There’s talk right now about the number of social media influencers at the Capitol Insurrection. A lot of the people leading it were media stars, and it’s difficult to know how much of it they did for their brand, and how much was for the desired result.

But I’m not sure those dynamics stop at a certain floor of users. It seems to me that everyone has at least a few people in their online circles who are approaching issues around these events and conspiracies related to them as a brand-building process. In that case, can we really say the motivation is as simple as “confirmation bias”? Or would we be better off thinking of these dynamics around issues of personal brand-building, its incentives and disincentives?

When it comes to disinformation, the public is a vector, not a target.

Disinformation has always been about getting elites to do things. That’s the point that so many who have looked at what percentage of ppl saw what on Facebook have missed. The public isn’t a target — it’s a vector (and it’s not the only vector).

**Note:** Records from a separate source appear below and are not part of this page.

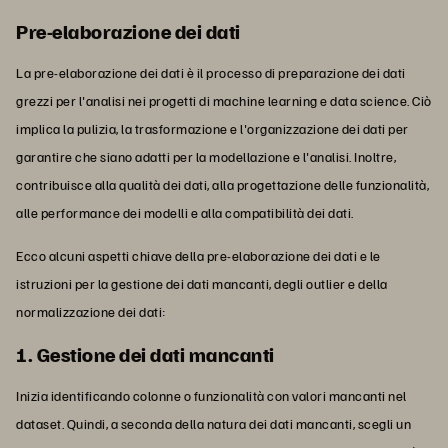
Pre-elaborazione dei dati
La pre-elaborazione dei dati è il processo di preparazione dei dati
grezzi per l'analisi nei progetti di machine learning e data science. Ciò
implica la pulizia, la trasformazione e l'organizzazione dei dati per
garantire che siano adatti per la modellazione e l'analisi. Inoltre,
contribuisce alla qualità dei dati, alla progettazione delle funzionalità,
alle performance dei modelli e alla compatibilità dei dati.
Ecco alcuni aspetti chiave della pre-elaborazione dei dati e le
istruzioni per la gestione dei dati mancanti, degli outlier e della
normalizzazione dei dati:
1. Gestione dei dati mancanti
Inizia identificando colonne o funzionalità con valori mancanti nel
dataset. Quindi, a seconda della natura dei dati mancanti, scegli un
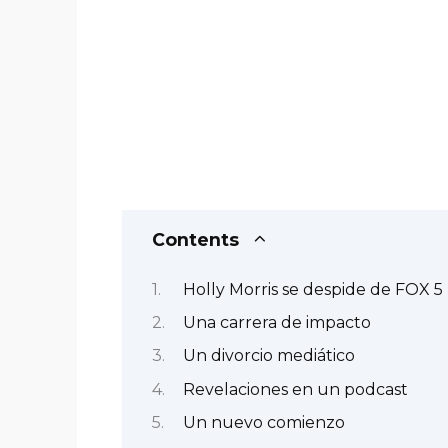
Contents
Holly Morris se despide de FOX 5 
Una carrera de impacto
Un divorcio mediático
Revelaciones en un podcast
Un nuevo comienzo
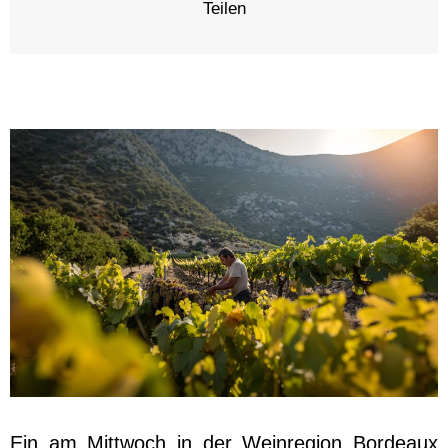
Teilen
Ein am Mittwoch in der Weinregion Bordeaux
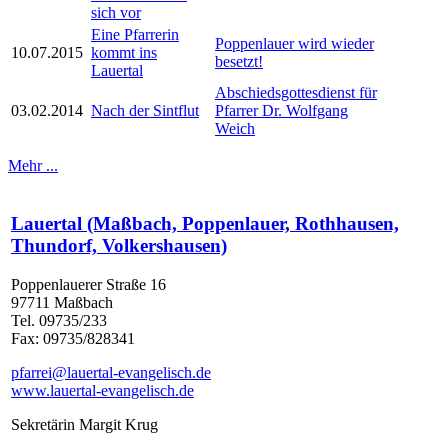
sich vor
Eine Pfarrerin
Poppenlauer wird wieder
10.07.2015
kommt ins
besetzt!
Lauertal
Abschiedsgottesdienst für
03.02.2014
Nach der Sintflut
Pfarrer Dr. Wolfgang
Weich
Mehr ...
Lauertal (Maßbach, Poppenlauer, Rothhausen,
Thundorf, Volkershausen)
Poppenlauerer Straße 16
97711 Maßbach
Tel. 09735/233
Fax: 09735/828341
pfarrei@lauertal-evangelisch.de
www.lauertal-evangelisch.de
Sekretärin Margit Krug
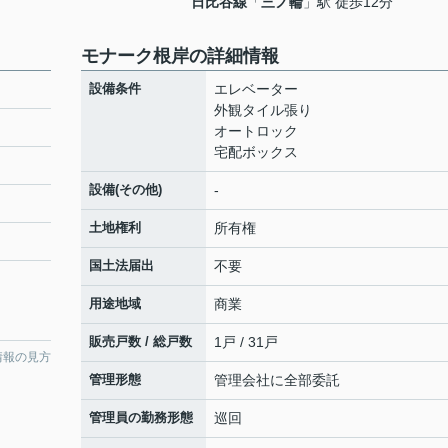
日比谷線
「
三ノ輪
」駅 徒歩12分
モナーク根岸の詳細情報
設備条件
エレベーター
外観タイル張り
オートロック
宅配ボックス
設備(その他)
-
土地権利
所有権
国土法届出
不要
用途地域
商業
販売戸数 / 総戸数
1戸 / 31戸
情報の見方
管理形態
管理会社に全部委託
管理員の勤務形態
巡回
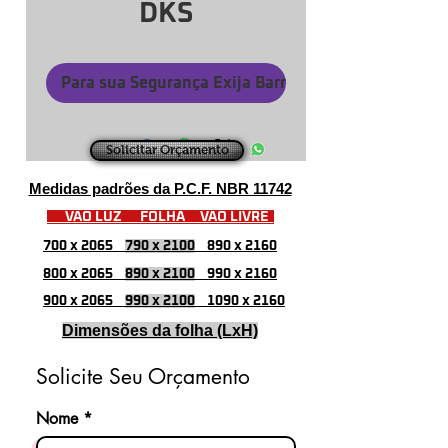
DKS
Para sua Segurança Exija Barras Certificadas
Solicitar Orçamento
Medidas padrões da P.C.F. NBR 11742
VÃO LUZ FOLHA VÃO LIVRE
700 x 2065
790 x 2100
890 x 2160
800 x 2065
890 x 2100
990 x 2160
900 x 2065
990 x 2100
1090 x 2160
Dimensões da folha (LxH)
Solicite Seu Orçamento
Nome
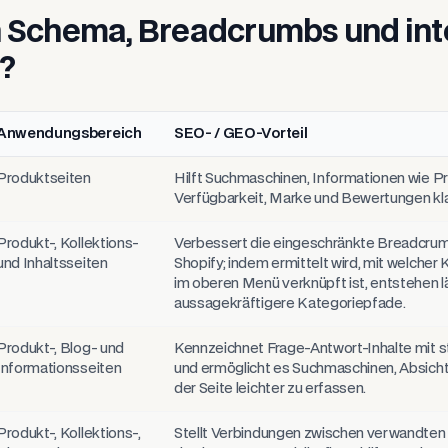
 Schema, Breadcrumbs und int
?
Anwendungsbereich
SEO- / GEO-Vorteil
endungsbereiche und SEO-Vorteile
Produktseiten
Hilft Suchmaschinen, Informationen wie P
Verfügbarkeit, Marke und Bewertungen kla
Produkt-, Kollektions-
Verbessert die eingeschränkte Breadcrum
und Inhaltsseiten
Shopify; indem ermittelt wird, mit welcher 
im oberen Menü verknüpft ist, entstehen 
aussagekräftigere Kategoriepfade.
Produkt-, Blog- und
Kennzeichnet Frage-Antwort-Inhalte mit s
Informationsseiten
und ermöglicht es Suchmaschinen, Absich
der Seite leichter zu erfassen.
Produkt-, Kollektions-,
Stellt Verbindungen zwischen verwandten 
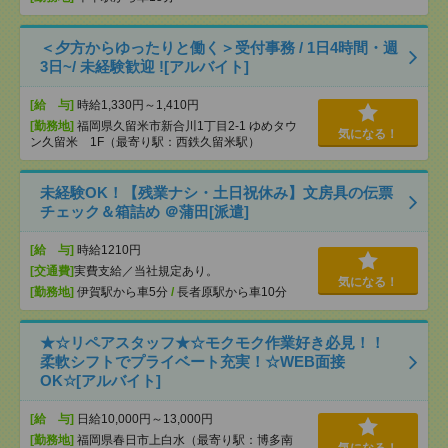
＜夕方からゆったりと働く＞受付事務 / 1日4時間・週
3日~/ 未経験歓迎 ![アルバイト]
[給 与]
時給1,330円～1,410円
[勤務地]
福岡県久留米市新合川1丁目2-1 ゆめタウ
気になる！
ン久留米 1F（最寄り駅：西鉄久留米駅）
未経験OK！【残業ナシ・土日祝休み】文房具の伝票
チェック＆箱詰め ＠蒲田[派遣]
[給 与]
時給1210円
[交通費]
実費支給／当社規定あり。
気になる！
[勤務地]
伊賀駅から車5分
/
長者原駅から車10分
★☆リペアスタッフ★☆モクモク作業好き必見！！
柔軟シフトでプライベート充実！☆WEB面接
OK☆[アルバイト]
[給 与]
日給10,000円～13,000円
[勤務地]
福岡県春日市上白水（最寄り駅：博多南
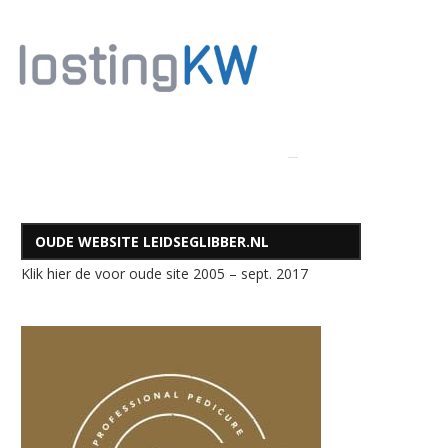
OUDE WEBSITE LEIDSEGLIBBER.NL
Klik hier de voor oude site 2005 – sept. 2017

Hopefully, as we watch what’s going on today, people can see that now? We track spread, but the real measure is penetration into groups that either make decisions or exert broad public influence. Or exert influence over those with influence.

Whether it’s our President who is talking about “shredded votes” in Fulton County, the politicians frightened of a small but heavily deluded set of future primary voters, or health care workers starting to plug into antivax networks due to COVID, that’s what to watch.

And by that measure, I’m sorry to say, we’re looking increasingly fucked.